Workshop on Models and Evolution
Co-located with ACM/IEEE 20th International Conference on Model Driven Engineering Languages and Systems.
Austin, Texas, Sept 18, 2017.
The 11th Workshop on Models and Evolution (ME 2017) is a satellite event at ACM/IEEE 20th International Conference on Model Driven Engineering Languages and Systems. It addresses the evolution of artefacts of the modelling process, as inspired by analogous evolution required by software artefacts, with input from academic as well as industrial practice.
With the increasing use of Model-Based Development in many domains (e.g., Automotive Software Engineering, Business Process Engineering), models are starting to become core artefacts of modern software engineering processes. By raising the level of abstraction and using concepts closer to the problem and application domain rather than the solution and technical domain, models become core assets and reusable intellectual property, being worth the effort of maintaining and evolving them. Therefore, increasingly models experience the same issues as traditional software artefacts, i.e., being subject to many kinds of changes, which range from rapidly evolving platforms to the evolution of the functionality provided by the applications developed. These modifications include changes at all levels, from requirements through architecture and design, to executable models, documentation and test suites. They typically affect various kinds of models including data models, behavioural models, domain models, source code models, goal models, etc. Coping with and managing the changes that accompany the evolution of software assets is therefore an essential aspect of Software Engineering as a discipline.

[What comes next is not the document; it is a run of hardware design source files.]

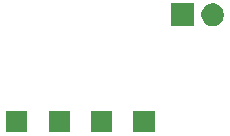
<source format=gbr>
G04 #@! TF.GenerationSoftware,KiCad,Pcbnew,(5.1.4)-1*
G04 #@! TF.CreationDate,2020-05-08T13:54:39-05:00*
G04 #@! TF.ProjectId,RN4871Board,524e3438-3731-4426-9f61-72642e6b6963,rev?*
G04 #@! TF.SameCoordinates,Original*
G04 #@! TF.FileFunction,Soldermask,Bot*
G04 #@! TF.FilePolarity,Negative*
%FSLAX46Y46*%
G04 Gerber Fmt 4.6, Leading zero omitted, Abs format (unit mm)*
G04 Created by KiCad (PCBNEW (5.1.4)-1) date 2020-05-08 13:54:39*
%MOMM*%
%LPD*%
G04 APERTURE LIST*
%ADD10C,0.100000*%
G04 APERTURE END LIST*
D10*
G36*
X136105200Y-107606400D02*
G01*
X134303200Y-107606400D01*
X134303200Y-105804400D01*
X136105200Y-105804400D01*
X136105200Y-107606400D01*
X136105200Y-107606400D01*
G37*
G36*
X132523800Y-107606400D02*
G01*
X130721800Y-107606400D01*
X130721800Y-105804400D01*
X132523800Y-105804400D01*
X132523800Y-107606400D01*
X132523800Y-107606400D01*
G37*
G36*
X128942400Y-107606400D02*
G01*
X127140400Y-107606400D01*
X127140400Y-105804400D01*
X128942400Y-105804400D01*
X128942400Y-107606400D01*
X128942400Y-107606400D01*
G37*
G36*
X125335600Y-107606400D02*
G01*
X123533600Y-107606400D01*
X123533600Y-105804400D01*
X125335600Y-105804400D01*
X125335600Y-107606400D01*
X125335600Y-107606400D01*
G37*
G36*
X141298195Y-96748546D02*
G01*
X141471266Y-96820234D01*
X141471267Y-96820235D01*
X141627027Y-96924310D01*
X141759490Y-97056773D01*
X141759491Y-97056775D01*
X141863566Y-97212534D01*
X141935254Y-97385605D01*
X141971800Y-97569333D01*
X141971800Y-97756667D01*
X141935254Y-97940395D01*
X141863566Y-98113466D01*
X141863565Y-98113467D01*
X141759490Y-98269227D01*
X141627027Y-98401690D01*
X141548618Y-98454081D01*
X141471266Y-98505766D01*
X141298195Y-98577454D01*
X141114467Y-98614000D01*
X140927133Y-98614000D01*
X140743405Y-98577454D01*
X140570334Y-98505766D01*
X140492982Y-98454081D01*
X140414573Y-98401690D01*
X140282110Y-98269227D01*
X140178035Y-98113467D01*
X140178034Y-98113466D01*
X140106346Y-97940395D01*
X140069800Y-97756667D01*
X140069800Y-97569333D01*
X140106346Y-97385605D01*
X140178034Y-97212534D01*
X140282109Y-97056775D01*
X140282110Y-97056773D01*
X140414573Y-96924310D01*
X140570333Y-96820235D01*
X140570334Y-96820234D01*
X140743405Y-96748546D01*
X140927133Y-96712000D01*
X141114467Y-96712000D01*
X141298195Y-96748546D01*
X141298195Y-96748546D01*
G37*
G36*
X139431800Y-98614000D02*
G01*
X137529800Y-98614000D01*
X137529800Y-96712000D01*
X139431800Y-96712000D01*
X139431800Y-98614000D01*
X139431800Y-98614000D01*
G37*
M02*

</source>
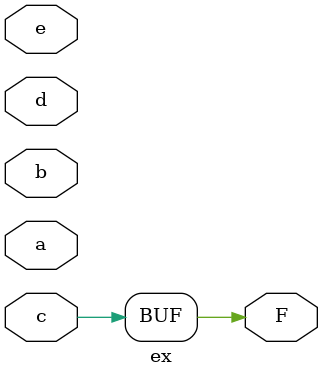
<source format=v>

module ex ( 
    a, b, c, d, e,
    F  );
  input  a, b, c, d, e;
  output F;
  assign F = c;
endmodule



</source>
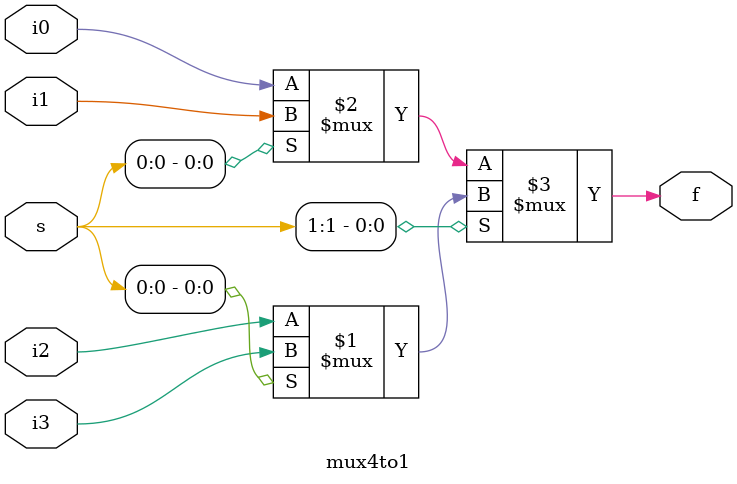
<source format=v>
module mux4to1(i0, i1, i2, i3, s, f);
	input i0, i1, i2, i3;
	input [1:0]s;
	output f;
	assign f = s[1] ? (s[0] ? i3 : i2) : (s[0] ? i1 : i0);
endmodule
</source>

Contributions are solicited on all aspects of models and evolution, its foundations, practices and technologies. In particular, we encourage submissions from both academia and industry about the following (non-exhaustive) list of topics:
- Formalisms, theories, formal approaches, methods and languages for expressing and understanding model-driven software evolution
- Supporting processes and tools for managing model-driven software evolution
- (Co-)evolution and (co-)adaptation of models, meta-models and modeling languages; classification of (co-)evolution scenarios
- Conformance checking, inconsistency management, synchronization, differencing, comparison, impact analysis of evolving models
- Transformation techniques for evolving models: restructuring, refactoring, migration, translation, composition, versioning, etc.

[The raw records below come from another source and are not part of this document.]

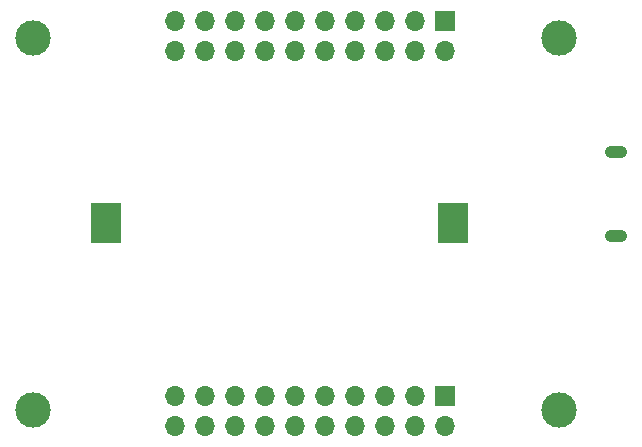
<source format=gbr>
%TF.GenerationSoftware,KiCad,Pcbnew,(5.1.9)-1*%
%TF.CreationDate,2021-08-30T23:08:19-04:00*%
%TF.ProjectId,STM32G491,53544d33-3247-4343-9931-2e6b69636164,rev?*%
%TF.SameCoordinates,Original*%
%TF.FileFunction,Soldermask,Bot*%
%TF.FilePolarity,Negative*%
%FSLAX46Y46*%
G04 Gerber Fmt 4.6, Leading zero omitted, Abs format (unit mm)*
G04 Created by KiCad (PCBNEW (5.1.9)-1) date 2021-08-30 23:08:19*
%MOMM*%
%LPD*%
G01*
G04 APERTURE LIST*
%ADD10C,3.000000*%
%ADD11O,1.900000X1.050000*%
%ADD12R,1.700000X1.700000*%
%ADD13O,1.700000X1.700000*%
%ADD14R,2.540000X3.510000*%
G04 APERTURE END LIST*
D10*
%TO.C,REF\u002A\u002A*%
X165100000Y-64250000D03*
%TD*%
%TO.C,REF\u002A\u002A*%
X165100000Y-95750000D03*
%TD*%
%TO.C,REF\u002A\u002A*%
X209600000Y-95750000D03*
%TD*%
%TO.C,REF\u002A\u002A*%
X209600000Y-64250000D03*
%TD*%
D11*
%TO.C,USB_IN1*%
X214450000Y-73825000D03*
X214450000Y-80975000D03*
%TD*%
D12*
%TO.C,J2*%
X200000000Y-94550000D03*
D13*
X200000000Y-97090000D03*
X197460000Y-94550000D03*
X197460000Y-97090000D03*
X194920000Y-94550000D03*
X194920000Y-97090000D03*
X192380000Y-94550000D03*
X192380000Y-97090000D03*
X189840000Y-94550000D03*
X189840000Y-97090000D03*
X187300000Y-94550000D03*
X187300000Y-97090000D03*
X184760000Y-94550000D03*
X184760000Y-97090000D03*
X182220000Y-94550000D03*
X182220000Y-97090000D03*
X179680000Y-94550000D03*
X179680000Y-97090000D03*
X177140000Y-94550000D03*
X177140000Y-97090000D03*
%TD*%
%TO.C,J1*%
X177140000Y-65290000D03*
X177140000Y-62750000D03*
X179680000Y-65290000D03*
X179680000Y-62750000D03*
X182220000Y-65290000D03*
X182220000Y-62750000D03*
X184760000Y-65290000D03*
X184760000Y-62750000D03*
X187300000Y-65290000D03*
X187300000Y-62750000D03*
X189840000Y-65290000D03*
X189840000Y-62750000D03*
X192380000Y-65290000D03*
X192380000Y-62750000D03*
X194920000Y-65290000D03*
X194920000Y-62750000D03*
X197460000Y-65290000D03*
X197460000Y-62750000D03*
X200000000Y-65290000D03*
D12*
X200000000Y-62750000D03*
%TD*%
D14*
%TO.C,Battery1*%
X200680000Y-79850000D03*
X171320000Y-79850000D03*
%TD*%
M02*

</source>
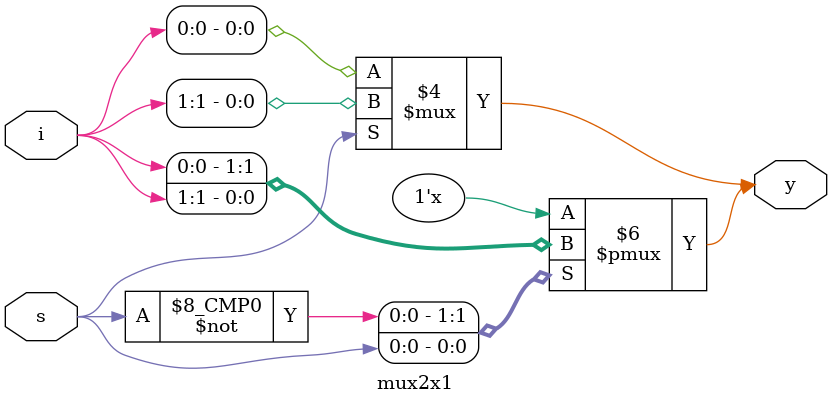
<source format=v>
`timescale 1ns / 1ps

module mux2x1(input[1:0]i,
              input s,
              output reg y);
  // case statement
    always @(*)
    begin
    case(s)
    1'b0:y=i[0];
    1'b1:y=i[1];
    endcase
    end
    //If else statement
    always @(*)
    begin
    if(s)
    y=i[1];
    else
    y=i[0];
    end
    
    
endmodule

</source>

- Maintenance and evolution of domain-specific languages
- Maintenance and evolution of model transformations
- Traceability maintenance, verification, and validation of evolving models, evolving model transformations, and evolving modeling languages; runtime models
- Analysis of model maintainability
- Variability management using models
- Model-driven software architecture recovery, reverse architecting, reconstruction, migration and software release engineering
- Model-based and model-related techniques for legacy systems evolution and systems integration
- Reusable evolution solutions and patterns
- Evolution issues in new and emerging systems and paradigms (e.g., cyber-security, cyber-physical systems, systems of systems, systems engineering, Internet of Things, cloud computing and its Software, Platform, Infrastructure (SPI) model, data analytics, big data, social media, devices and services, mobile applications, open source software, sustainability and modeling for social good, open architectures, product-line architectures, software ecosystems, Service-Oriented Architecture (SOA), micro-services, enterprise architectures)
- Model-driven software evolution regarding energy-awareness and sustainability
- Training, education, and certification around software evolution
- State-of-the-art and state-of-practice in software evolution
- Empirical studies, industrial needs, experience reports and experiments in software evolution
- Tools and methods supporting all of the above topics
Researchers and practitioners who work in MDE to share experiences in dealing with the various forms of evolution in modeling, and value a forum to present work in progress and preliminary results.